▶ **DIRECTION**:
Print every line of the records below word for word, keeping their order, spelling, capitalization and punctuation unchanged.
━━━━━ DATA TO USE
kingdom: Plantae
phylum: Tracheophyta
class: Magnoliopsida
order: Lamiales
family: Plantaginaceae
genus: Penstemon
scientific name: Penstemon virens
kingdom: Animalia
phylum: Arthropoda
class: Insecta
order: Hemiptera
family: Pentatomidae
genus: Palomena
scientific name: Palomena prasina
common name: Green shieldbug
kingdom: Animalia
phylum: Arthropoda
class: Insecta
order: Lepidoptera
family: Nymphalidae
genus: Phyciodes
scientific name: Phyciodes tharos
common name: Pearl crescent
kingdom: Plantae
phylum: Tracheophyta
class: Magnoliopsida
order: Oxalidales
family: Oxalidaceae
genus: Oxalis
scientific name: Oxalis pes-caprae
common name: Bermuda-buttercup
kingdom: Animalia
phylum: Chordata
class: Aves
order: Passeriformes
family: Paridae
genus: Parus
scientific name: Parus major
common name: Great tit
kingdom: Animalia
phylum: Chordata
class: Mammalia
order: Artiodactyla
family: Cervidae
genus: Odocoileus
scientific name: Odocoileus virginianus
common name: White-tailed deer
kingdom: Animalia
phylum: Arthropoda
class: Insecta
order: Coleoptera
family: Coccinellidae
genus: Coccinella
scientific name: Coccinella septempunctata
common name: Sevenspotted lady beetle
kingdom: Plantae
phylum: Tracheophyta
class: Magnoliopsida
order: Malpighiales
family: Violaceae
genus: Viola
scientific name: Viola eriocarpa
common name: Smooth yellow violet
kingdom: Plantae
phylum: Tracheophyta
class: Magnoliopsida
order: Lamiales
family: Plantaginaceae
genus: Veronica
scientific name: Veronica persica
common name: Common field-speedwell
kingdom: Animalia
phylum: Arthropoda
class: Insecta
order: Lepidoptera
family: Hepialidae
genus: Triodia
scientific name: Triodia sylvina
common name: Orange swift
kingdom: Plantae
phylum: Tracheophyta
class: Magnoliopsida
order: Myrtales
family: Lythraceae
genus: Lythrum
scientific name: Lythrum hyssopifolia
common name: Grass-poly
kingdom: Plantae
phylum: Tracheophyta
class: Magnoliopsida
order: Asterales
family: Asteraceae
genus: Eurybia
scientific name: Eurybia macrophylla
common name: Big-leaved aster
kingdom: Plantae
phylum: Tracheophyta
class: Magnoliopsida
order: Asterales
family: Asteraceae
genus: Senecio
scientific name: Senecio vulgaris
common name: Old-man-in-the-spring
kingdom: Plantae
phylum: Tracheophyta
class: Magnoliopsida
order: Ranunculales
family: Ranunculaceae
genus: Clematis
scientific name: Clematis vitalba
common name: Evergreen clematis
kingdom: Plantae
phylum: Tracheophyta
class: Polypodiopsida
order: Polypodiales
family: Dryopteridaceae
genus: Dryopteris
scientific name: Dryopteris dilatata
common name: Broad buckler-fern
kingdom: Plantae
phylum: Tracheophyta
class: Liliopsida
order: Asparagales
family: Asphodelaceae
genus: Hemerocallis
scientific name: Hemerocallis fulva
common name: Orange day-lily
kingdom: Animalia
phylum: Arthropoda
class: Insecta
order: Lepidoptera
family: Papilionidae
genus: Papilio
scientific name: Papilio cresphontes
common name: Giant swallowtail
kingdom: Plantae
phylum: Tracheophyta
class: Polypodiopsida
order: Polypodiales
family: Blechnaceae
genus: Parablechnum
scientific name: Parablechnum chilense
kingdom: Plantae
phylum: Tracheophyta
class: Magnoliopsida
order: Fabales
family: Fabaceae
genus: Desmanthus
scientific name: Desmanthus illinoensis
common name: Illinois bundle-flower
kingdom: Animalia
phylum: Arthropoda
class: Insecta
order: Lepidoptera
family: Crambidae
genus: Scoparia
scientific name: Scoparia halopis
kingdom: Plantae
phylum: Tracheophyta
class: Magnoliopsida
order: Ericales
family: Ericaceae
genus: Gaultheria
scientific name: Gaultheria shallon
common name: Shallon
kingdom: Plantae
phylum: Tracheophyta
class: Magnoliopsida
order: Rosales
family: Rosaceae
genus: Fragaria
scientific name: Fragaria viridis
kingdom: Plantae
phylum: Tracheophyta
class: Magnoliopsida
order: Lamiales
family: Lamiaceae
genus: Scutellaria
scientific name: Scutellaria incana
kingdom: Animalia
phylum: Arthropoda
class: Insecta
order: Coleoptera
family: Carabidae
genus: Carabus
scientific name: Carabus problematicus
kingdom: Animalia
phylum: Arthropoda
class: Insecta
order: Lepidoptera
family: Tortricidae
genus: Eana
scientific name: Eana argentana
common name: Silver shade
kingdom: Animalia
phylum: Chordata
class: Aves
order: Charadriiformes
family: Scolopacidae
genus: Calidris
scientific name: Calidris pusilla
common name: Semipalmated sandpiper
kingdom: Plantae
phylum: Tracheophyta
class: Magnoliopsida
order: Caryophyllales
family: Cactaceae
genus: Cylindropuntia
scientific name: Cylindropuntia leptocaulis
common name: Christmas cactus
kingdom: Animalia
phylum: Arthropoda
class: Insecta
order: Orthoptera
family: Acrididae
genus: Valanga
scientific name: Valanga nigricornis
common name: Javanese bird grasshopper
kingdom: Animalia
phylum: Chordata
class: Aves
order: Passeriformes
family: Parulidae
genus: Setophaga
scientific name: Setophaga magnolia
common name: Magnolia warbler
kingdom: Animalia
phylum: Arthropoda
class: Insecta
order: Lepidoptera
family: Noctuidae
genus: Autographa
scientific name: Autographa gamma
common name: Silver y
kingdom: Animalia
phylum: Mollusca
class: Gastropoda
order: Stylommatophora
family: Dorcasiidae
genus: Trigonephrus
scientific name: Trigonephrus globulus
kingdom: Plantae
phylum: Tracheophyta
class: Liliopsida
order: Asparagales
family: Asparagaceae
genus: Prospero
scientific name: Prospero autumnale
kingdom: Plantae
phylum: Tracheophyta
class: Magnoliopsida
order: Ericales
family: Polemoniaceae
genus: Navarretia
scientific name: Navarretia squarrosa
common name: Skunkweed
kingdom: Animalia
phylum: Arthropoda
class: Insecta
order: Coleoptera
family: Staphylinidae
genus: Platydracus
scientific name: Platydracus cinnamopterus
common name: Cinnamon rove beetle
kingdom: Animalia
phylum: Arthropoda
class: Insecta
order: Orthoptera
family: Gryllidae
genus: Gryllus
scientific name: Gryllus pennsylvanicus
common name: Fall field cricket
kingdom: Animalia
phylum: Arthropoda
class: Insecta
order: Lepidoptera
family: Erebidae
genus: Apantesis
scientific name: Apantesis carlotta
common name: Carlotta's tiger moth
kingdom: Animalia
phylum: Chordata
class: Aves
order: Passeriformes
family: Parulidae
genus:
━━━━━━━━━━
▶ **TASK ANSWER**:
kingdom: Plantae
phylum: Tracheophyta
class: Magnoliopsida
order: Lamiales
family: Plantaginaceae
genus: Penstemon
scientific name: Penstemon virens
kingdom: Animalia
phylum: Arthropoda
class: Insecta
order: Hemiptera
family: Pentatomidae
genus: Palomena
scientific name: Palomena prasina
common name: Green shieldbug
kingdom: Animalia
phylum: Arthropoda
class: Insecta
order: Lepidoptera
family: Nymphalidae
genus: Phyciodes
scientific name: Phyciodes tharos
common name: Pearl crescent
kingdom: Plantae
phylum: Tracheophyta
class: Magnoliopsida
order: Oxalidales
family: Oxalidaceae
genus: Oxalis
scientific name: Oxalis pes-caprae
common name: Bermuda-buttercup
kingdom: Animalia
phylum: Chordata
class: Aves
order: Passeriformes
family: Paridae
genus: Parus
scientific name: Parus major
common name: Great tit
kingdom: Animalia
phylum: Chordata
class: Mammalia
order: Artiodactyla
family: Cervidae
genus: Odocoileus
scientific name: Odocoileus virginianus
common name: White-tailed deer
kingdom: Animalia
phylum: Arthropoda
class: Insecta
order: Coleoptera
family: Coccinellidae
genus: Coccinella
scientific name: Coccinella septempunctata
common name: Sevenspotted lady beetle
kingdom: Plantae
phylum: Tracheophyta
class: Magnoliopsida
order: Malpighiales
family: Violaceae
genus: Viola
scientific name: Viola eriocarpa
common name: Smooth yellow violet
kingdom: Plantae
phylum: Tracheophyta
class: Magnoliopsida
order: Lamiales
family: Plantaginaceae
genus: Veronica
scientific name: Veronica persica
common name: Common field-speedwell
kingdom: Animalia
phylum: Arthropoda
class: Insecta
order: Lepidoptera
family: Hepialidae
genus: Triodia
scientific name: Triodia sylvina
common name: Orange swift
kingdom: Plantae
phylum: Tracheophyta
class: Magnoliopsida
order: Myrtales
family: Lythraceae
genus: Lythrum
scientific name: Lythrum hyssopifolia
common name: Grass-poly
kingdom: Plantae
phylum: Tracheophyta
class: Magnoliopsida
order: Asterales
family: Asteraceae
genus: Eurybia
scientific name: Eurybia macrophylla
common name: Big-leaved aster
kingdom: Plantae
phylum: Tracheophyta
class: Magnoliopsida
order: Asterales
family: Asteraceae
genus: Senecio
scientific name: Senecio vulgaris
common name: Old-man-in-the-spring
kingdom: Plantae
phylum: Tracheophyta
class: Magnoliopsida
order: Ranunculales
family: Ranunculaceae
genus: Clematis
scientific name: Clematis vitalba
common name: Evergreen clematis
kingdom: Plantae
phylum: Tracheophyta
class: Polypodiopsida
order: Polypodiales
family: Dryopteridaceae
genus: Dryopteris
scientific name: Dryopteris dilatata
common name: Broad buckler-fern
kingdom: Plantae
phylum: Tracheophyta
class: Liliopsida
order: Asparagales
family: Asphodelaceae
genus: Hemerocallis
scientific name: Hemerocallis fulva
common name: Orange day-lily
kingdom: Animalia
phylum: Arthropoda
class: Insecta
order: Lepidoptera
family: Papilionidae
genus: Papilio
scientific name: Papilio cresphontes
common name: Giant swallowtail
kingdom: Plantae
phylum: Tracheophyta
class: Polypodiopsida
order: Polypodiales
family: Blechnaceae
genus: Parablechnum
scientific name: Parablechnum chilense
kingdom: Plantae
phylum: Tracheophyta
class: Magnoliopsida
order: Fabales
family: Fabaceae
genus: Desmanthus
scientific name: Desmanthus illinoensis
common name: Illinois bundle-flower
kingdom: Animalia
phylum: Arthropoda
class: Insecta
order: Lepidoptera
family: Crambidae
genus: Scoparia
scientific name: Scoparia halopis
kingdom: Plantae
phylum: Tracheophyta
class: Magnoliopsida
order: Ericales
family: Ericaceae
genus: Gaultheria
scientific name: Gaultheria shallon
common name: Shallon
kingdom: Plantae
phylum: Tracheophyta
class: Magnoliopsida
order: Rosales
family: Rosaceae
genus: Fragaria
scientific name: Fragaria viridis
kingdom: Plantae
phylum: Tracheophyta
class: Magnoliopsida
order: Lamiales
family: Lamiaceae
genus: Scutellaria
scientific name: Scutellaria incana
kingdom: Animalia
phylum: Arthropoda
class: Insecta
order: Coleoptera
family: Carabidae
genus: Carabus
scientific name: Carabus problematicus
kingdom: Animalia
phylum: Arthropoda
class: Insecta
order: Lepidoptera
family: Tortricidae
genus: Eana
scientific name: Eana argentana
common name: Silver shade
kingdom: Animalia
phylum: Chordata
class: Aves
order: Charadriiformes
family: Scolopacidae
genus: Calidris
scientific name: Calidris pusilla
common name: Semipalmated sandpiper
kingdom: Plantae
phylum: Tracheophyta
class: Magnoliopsida
order: Caryophyllales
family: Cactaceae
genus: Cylindropuntia
scientific name: Cylindropuntia leptocaulis
common name: Christmas cactus
kingdom: Animalia
phylum: Arthropoda
class: Insecta
order: Orthoptera
family: Acrididae
genus: Valanga
scientific name: Valanga nigricornis
common name: Javanese bird grasshopper
kingdom: Animalia
phylum: Chordata
class: Aves
order: Passeriformes
family: Parulidae
genus: Setophaga
scientific name: Setophaga magnolia
common name: Magnolia warbler
kingdom: Animalia
phylum: Arthropoda
class: Insecta
order: Lepidoptera
family: Noctuidae
genus: Autographa
scientific name: Autographa gamma
common name: Silver y
kingdom: Animalia
phylum: Mollusca
class: Gastropoda
order: Stylommatophora
family: Dorcasiidae
genus: Trigonephrus
scientific name: Trigonephrus globulus
kingdom: Plantae
phylum: Tracheophyta
class: Liliopsida
order: Asparagales
family: Asparagaceae
genus: Prospero
scientific name: Prospero autumnale
kingdom: Plantae
phylum: Tracheophyta
class: Magnoliopsida
order: Ericales
family: Polemoniaceae
genus: Navarretia
scientific name: Navarretia squarrosa
common name: Skunkweed
kingdom: Animalia
phylum: Arthropoda
class: Insecta
order: Coleoptera
family: Staphylinidae
genus: Platydracus
scientific name: Platydracus cinnamopterus
common name: Cinnamon rove beetle
kingdom: Animalia
phylum: Arthropoda
class: Insecta
order: Orthoptera
family: Gryllidae
genus: Gryllus
scientific name: Gryllus pennsylvanicus
common name: Fall field cricket
kingdom: Animalia
phylum: Arthropoda
class: Insecta
order: Lepidoptera
family: Erebidae
genus: Apantesis
scientific name: Apantesis carlotta
common name: Carlotta's tiger moth
kingdom: Animalia
phylum: Chordata
class: Aves
order: Passeriformes
family: Parulidae
genus:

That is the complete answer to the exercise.